GE Unimpossible Missions Series: Fighting Fire with Fire
A multi-part series on GE's Unimpossible Missions, which challenge engineers and scientists with tasks where they demonstrate what can be accomplished when experts collaborate.
A multi-part series on GE's Unimpossible Missions, which challenge engineers and scientists with tasks where they demonstrate what can be accomplished when experts collaborate.
You Can't Fight Fire with Fire. Or Can You?
In "Fighting Fire with Fire" a 360° camera is used to give the audience a more immersive viewing for their experiment. GE created the Unimpossible Mission series to show the possibilities of technology. In this experiment, engineer Michael Marinelli shows us that you can, in fact, fight fire with fire.
Marinelli utilized fire sounds from dousing a grill with charcoal lighter fluid, a fire breather, and a pyrotechnic creating a burst of flames. Once these sounds were recorded, they were mixed together at a specific frequency and intensity. This mixed sound was then sent through 17 modified speakers that were directed around a stuntman. The stuntman's protective gear was then lit on fire with a propane torch and then they played the sound through the speakers. In about 15 seconds, the soundwaves were able to completely extinguish the flames on the stuntman. So, besides the obvious answer of the sound wave's velocity being enough to put the flames out, how was this able to be demonstrated?
Applications of Amplifying Sound Waves
GE mentioned in the above video that they are using sound in many different innovations. One includes a new, more precise mammogram machine that uses 3D ultrasound technology instead of X-rays. GE Healthcare's Invenia ABUS (Automated Breast Ultrasound System) imaging architecture, which was previously hardware-based, has now shifted to software-based processing, resulting in higher performance.
Along with their imaging architecture, GE uses an intelligent imaging algorithm that helps automate the imaging process to help provide remarkable image quality. Besides increased detection, the Invenia ABUS is designed for reproducibility, ease of use, and patient and operator comfort. Invenia ABUS screening is needed because approximately 40% of American women have dense breasts, which can increase the risk of developing cancer by 1-6 times.
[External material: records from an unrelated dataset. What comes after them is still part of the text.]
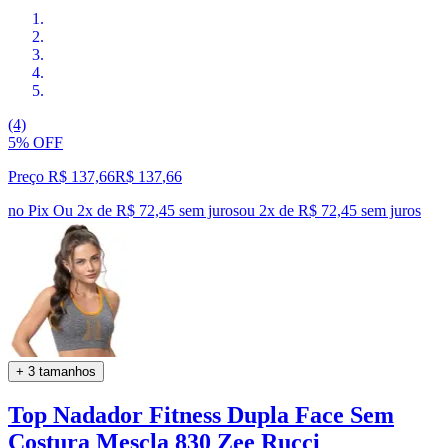
(4)
5% OFF
Preço R$ 137,66
R$
137
,
66
no Pix
Ou 2x de R$ 72,45 sem juros
ou
2
x de
R$ 72,45
sem juros
+ 3 tamanhos
Top Nadador Fitness Dupla Face Sem
Costura Mescla 830 Zee Rucci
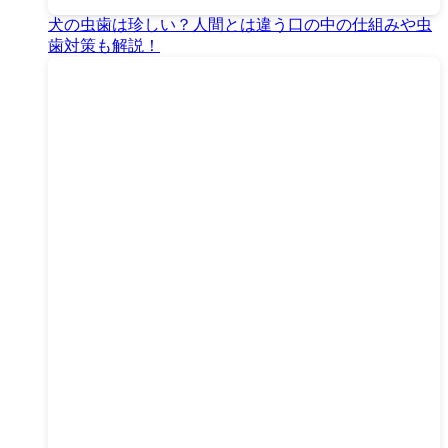
犬の虫歯は珍しい？人間とは違う口の中の仕組みや虫
歯対策も解説！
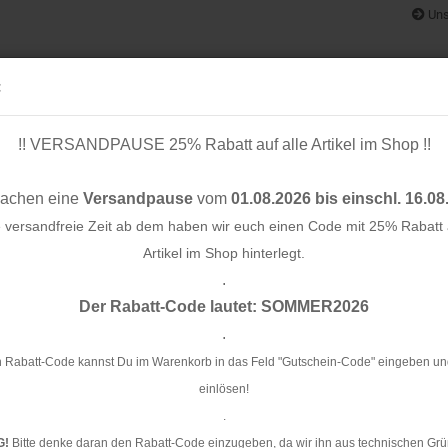
Uns
:
!! VERSANDPAUSE 25% Rabatt auf alle Artikel im Shop !!
& BÄNDER
SCHNITTMUSTER
STOFF-/ NÄHPAKETE
RESTST
machen eine
Versandpause
vom
01.08.2026 bis einschl. 16.08
e versandfreie Zeit ab dem haben wir euch einen Code mit 25% Rabatt a
Artikel im Shop hinterlegt.
.
Konto e
 - Bling Bling - Hamburger Liebe - Albstoffe
Der Rabatt-Code lautet: SOMMER2026
Passwo
.
Bi
Bl
 Rabatt-Code kannst Du im Warenkorb in das Feld "Gutschein-Code" eingeben un
einlösen!
Ar
.
G!
Bitte denke daran den Rabatt-Code einzugeben, da wir ihn aus technischen Grü
Li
Invenia ABUS has been successful by finding 55% more invasive cancers after a normal or benign mammographic finding.
The Invenia ABUS is used in conjunction with traditional mammograms to detect breast cancer. Image courtesy of GE.
Seth Robertson and Viet Tran demonstrate the principle of using sound waves to put out fires in their senior design project at George Mason University. Both electrical and computer engineering students, they explored how altering sound frequencies could affect small fires. They found that ultra-high frequencies (UHF), between 300 MHz and 3 GHz, were of little use. However, they did find that super-low frequencies (SLF), which are between 30 Hz and 300 Hz, worked much better; specifically, frequencies between 30 and 60 Hz produced the desired extinguishing effects.
They have recently acquired a preliminary patent application for the design and are moving onto further testing and refinements of their extinguisher. Initially planning on ousting small fires in a home setting, they have now realized that there are greater applications for their device. Robertson and Tran envision their extinguisher being able to attach to a drone to help put out larger forest fires. This wouldn't only help the environment—it would also help improve safety for firefighters that risk their lives in these types of situations.